From the line that contains "gebruikservaring te optimaliseren, het" down to the final line below, please repeat each line exactly and nothing more, with no pictures.

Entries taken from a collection
'''
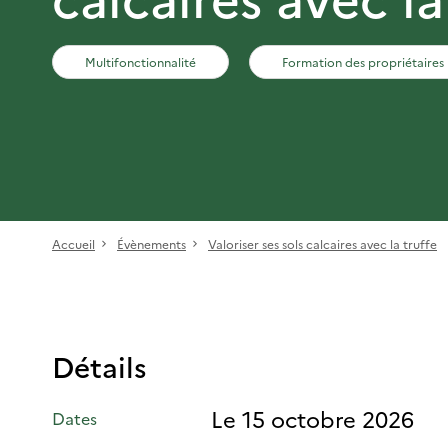
Multifonctionnalité
Formation des propriétaires
Accueil
Évènements
Valoriser ses sols calcaires avec la truffe
Détails
Le 15 octobre 2026
Dates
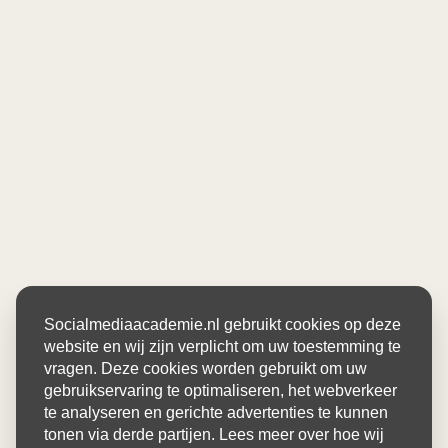
Socialmediaacademie.nl gebruikt cookies op deze
website en wij zijn verplicht om uw toestemming te
vragen. Deze cookies worden gebruikt om uw
gebruikservaring te optimaliseren, het webverkeer
te analyseren en gerichte advertenties te kunnen
tonen via derde partijen. Lees meer over hoe wij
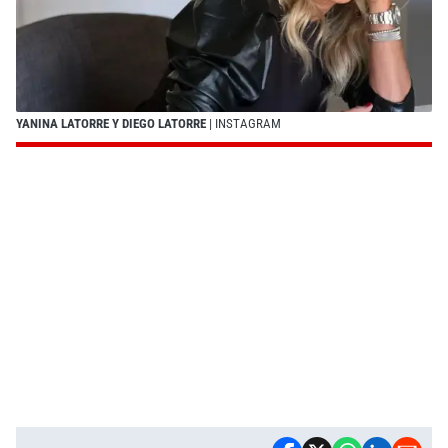
YANINA LATORRE Y DIEGO LATORRE
| INSTAGRAM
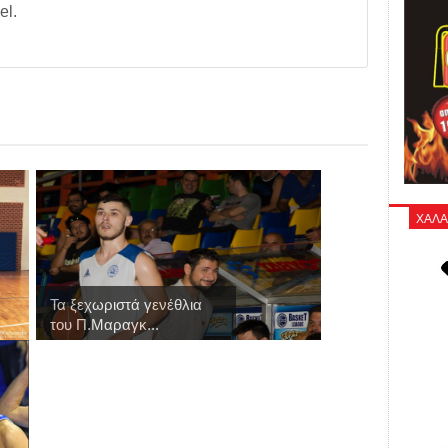
el.
ΧΑΛΑ
Τα ξεχωριστά γενέθλια
του Π.Μαραγκ...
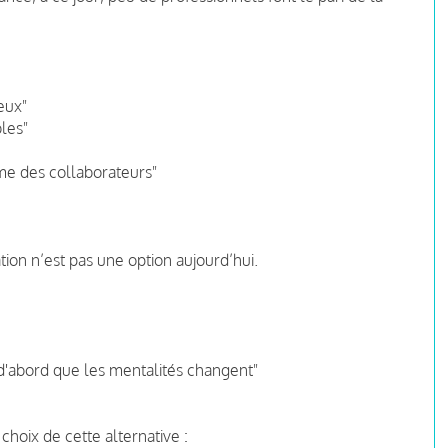
eux"
les"
me des collaborateurs"
ation n’est pas une option aujourd’hui.
ut d'abord que les mentalités changent"
choix de cette alternative :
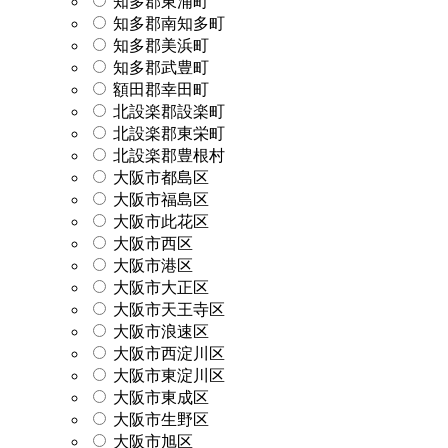
知多郡東浦町
知多郡南知多町
知多郡美浜町
知多郡武豊町
額田郡幸田町
北設楽郡設楽町
北設楽郡東栄町
北設楽郡豊根村
大阪市都島区
大阪市福島区
大阪市此花区
大阪市西区
大阪市港区
大阪市大正区
大阪市天王寺区
大阪市浪速区
大阪市西淀川区
大阪市東淀川区
大阪市東成区
大阪市生野区
大阪市旭区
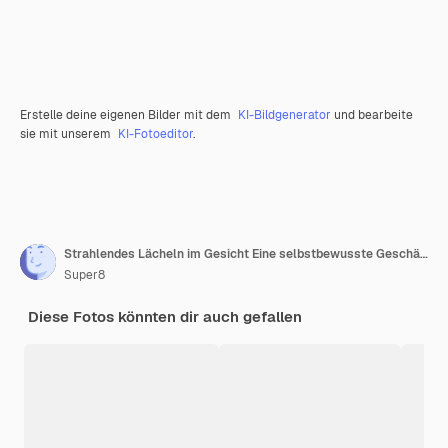
Erstelle deine eigenen Bilder mit dem
KI-Bildgenerator
und bearbeite
sie mit unserem
KI-Fotoeditor
.
Strahlendes Lächeln im Gesicht Eine selbstbewusste Geschäftsfrau in einem weißen Pullover und einer schwarzen Hose Gekreuzte Hände
Super8
Diese Fotos könnten dir auch gefallen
'''
* [Task response]
gebruikservaring te optimaliseren, het webverkeer
te analyseren en gerichte advertenties te kunnen
tonen via derde partijen. Lees meer over hoe wij
YANINA LATORRE Y DIEGO LATORRE
| INSTAGRAM
el.
ΧΑΛΑ
Τα ξεχωριστά γενέθλια
του Π.Μαραγκ...
eux"
les"
me des collaborateurs"
ation n’est pas une option aujourd’hui.
ut d'abord que les mentalités changent"
choix de cette alternative :
知多郡東浦町
知多郡南知多町
知多郡美浜町
知多郡武豊町
額田郡幸田町
北設楽郡設楽町
北設楽郡東栄町
北設楽郡豊根村
大阪市都島区
大阪市福島区
大阪市此花区
大阪市西区
大阪市港区
大阪市大正区
大阪市天王寺区
大阪市浪速区
大阪市西淀川区
大阪市東淀川区
大阪市東成区
大阪市生野区
大阪市旭区
Erstelle deine eigenen Bilder mit dem
KI-Bildgenerator
und bearbeite
sie mit unserem
KI-Fotoeditor
.
Strahlendes Lächeln im Gesicht Eine selbstbewusste Geschäftsfrau in einem weißen Pullover und einer schwarzen Hose Gekreuzte Hände
Super8
Diese Fotos könnten dir auch gefallen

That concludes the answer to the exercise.